Page:Sacher-Masoch - L’Ennemi des femmes, 1879.djvu/188

Le texte de cette page a été corrigé et est conforme au fac-similé.
178
L’ENNEMI DES FEMMES

— Moi, dit nonchalamment madame Pirowska à cette interrogation muette, je trouve que le major serait un mari modèle.

— Il fallait vous dire cela, il y a vingt-cinq ans, madame.

Madame Pirowska trahit un vague étonnement. Son mari, son esclave fidèle essayait-il donc de secouer sa chaîne ?

Léopoldine se mit à rire.

— Ne dirait-on pas que papa est jaloux du major ?

Madame Pirowska haussa les épaules, déclarant qu’elle ne savait rien.

Il était tard ; les deux sœurs se retirèrent ; leur mère, demeurée seule, allait se lever de son divan pour en faire autant, quand M. Pirowski rentra brusquement, une liasse de papiers à la main. C’était le dossier des dénonciations anonymes. Il le jeta sur les genoux de sa femme.

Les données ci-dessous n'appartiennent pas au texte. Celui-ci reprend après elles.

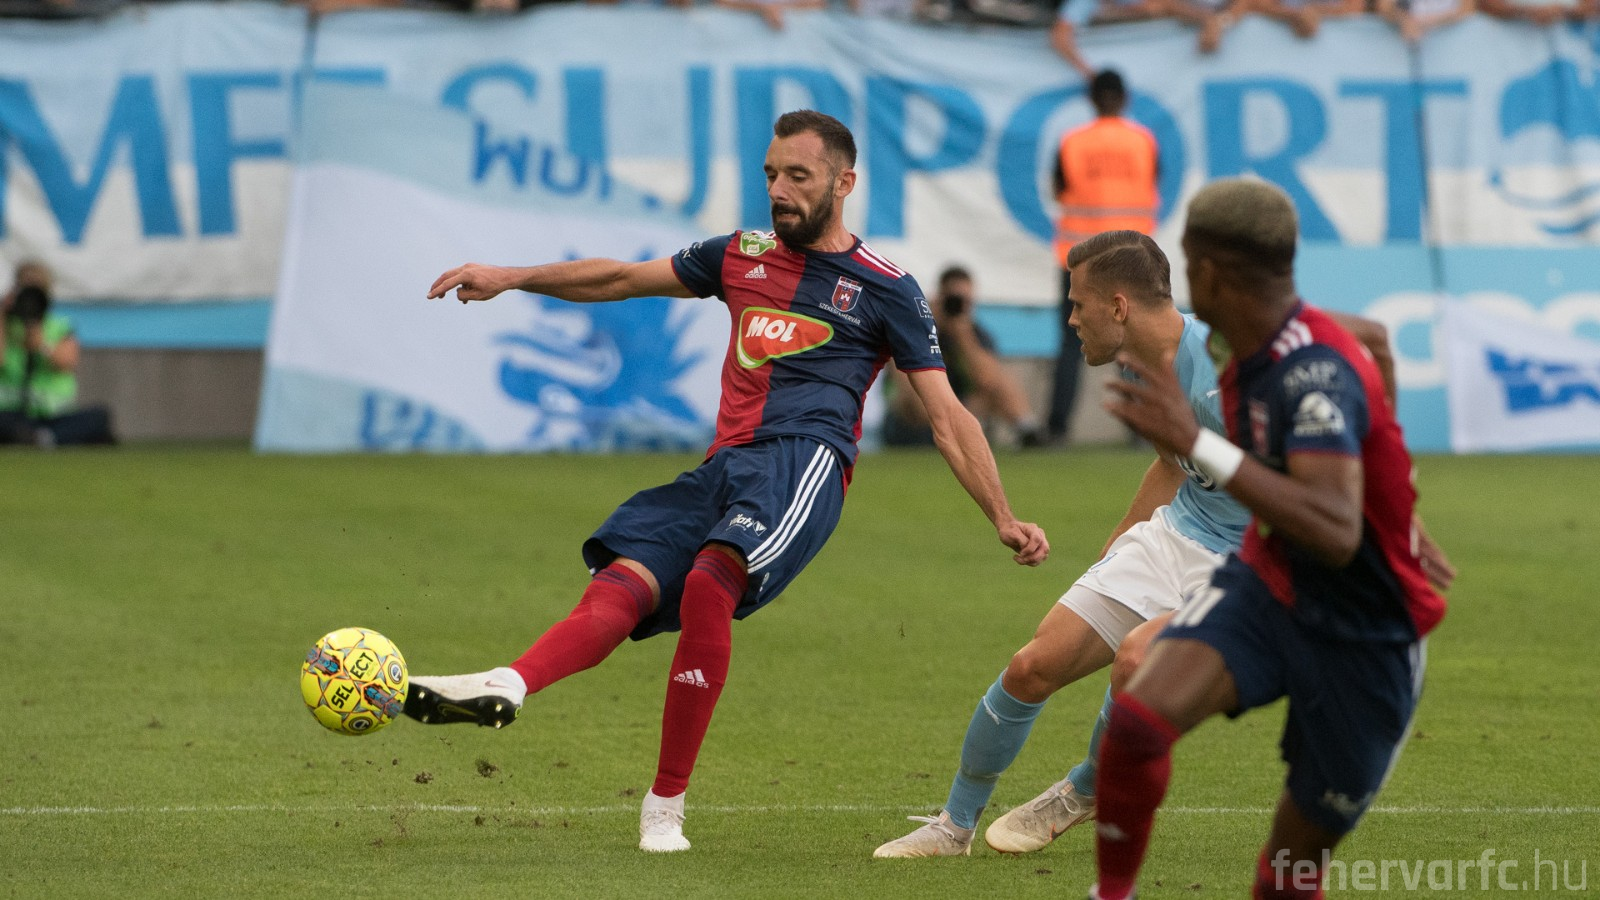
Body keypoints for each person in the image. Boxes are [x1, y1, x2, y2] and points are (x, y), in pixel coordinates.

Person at [411, 109, 1050, 854]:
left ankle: (664, 808)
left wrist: (1002, 515)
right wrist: (511, 277)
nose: (778, 190)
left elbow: (947, 416)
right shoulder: (739, 256)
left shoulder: (886, 289)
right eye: (771, 174)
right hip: (723, 465)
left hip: (803, 464)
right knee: (625, 580)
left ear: (844, 183)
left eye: (798, 176)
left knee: (712, 581)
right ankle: (510, 682)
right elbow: (621, 277)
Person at [871, 231, 1443, 860]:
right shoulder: (1142, 363)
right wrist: (1119, 543)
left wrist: (1396, 517)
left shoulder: (1230, 358)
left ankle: (1086, 788)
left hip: (1249, 562)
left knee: (1136, 659)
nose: (1071, 319)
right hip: (1176, 532)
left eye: (1078, 304)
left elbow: (1351, 397)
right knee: (1031, 668)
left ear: (1118, 306)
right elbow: (1173, 463)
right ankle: (953, 827)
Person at [1088, 178, 1448, 900]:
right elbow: (1378, 338)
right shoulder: (1240, 334)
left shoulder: (1312, 374)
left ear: (1211, 271)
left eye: (1188, 262)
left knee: (1288, 872)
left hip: (1366, 629)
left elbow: (1336, 532)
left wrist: (1197, 442)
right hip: (1271, 584)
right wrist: (1395, 489)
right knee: (1136, 724)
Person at [1046, 70, 1159, 447]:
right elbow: (1153, 186)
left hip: (1080, 258)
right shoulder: (1143, 141)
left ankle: (1058, 429)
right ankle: (1142, 430)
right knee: (1133, 340)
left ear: (1092, 100)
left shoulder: (1072, 141)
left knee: (1071, 342)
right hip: (1131, 259)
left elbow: (1058, 191)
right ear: (1124, 99)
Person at [881, 266, 1043, 449]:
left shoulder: (975, 334)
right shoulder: (914, 329)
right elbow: (905, 384)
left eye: (964, 301)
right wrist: (927, 326)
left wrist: (963, 336)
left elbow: (989, 380)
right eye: (952, 300)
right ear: (939, 298)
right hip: (916, 417)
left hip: (957, 409)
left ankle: (1028, 430)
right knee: (918, 394)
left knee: (999, 380)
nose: (957, 306)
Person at [0, 261, 115, 447]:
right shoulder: (6, 326)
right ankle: (44, 437)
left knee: (99, 416)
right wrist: (2, 314)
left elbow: (67, 362)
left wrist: (42, 345)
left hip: (54, 414)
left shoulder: (59, 326)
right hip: (12, 412)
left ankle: (42, 437)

— Que répondrez-vous à cela, madame ?

L’imposante madame Pirowska parcourut d’un air de dédain ces réquisitoires officieux, et répondit ce qui est la réponse fatale en pareil cas :

— Vous croyez des lettres sans signatures ?

— Évidemment celui qui m’écrit est un méchant homme ; mais il a bien l’air de me servir la vérité.

— C’est un méchant qui vous a pris pour un fou.

— Les détails qu’il donne sont précis, nombreux.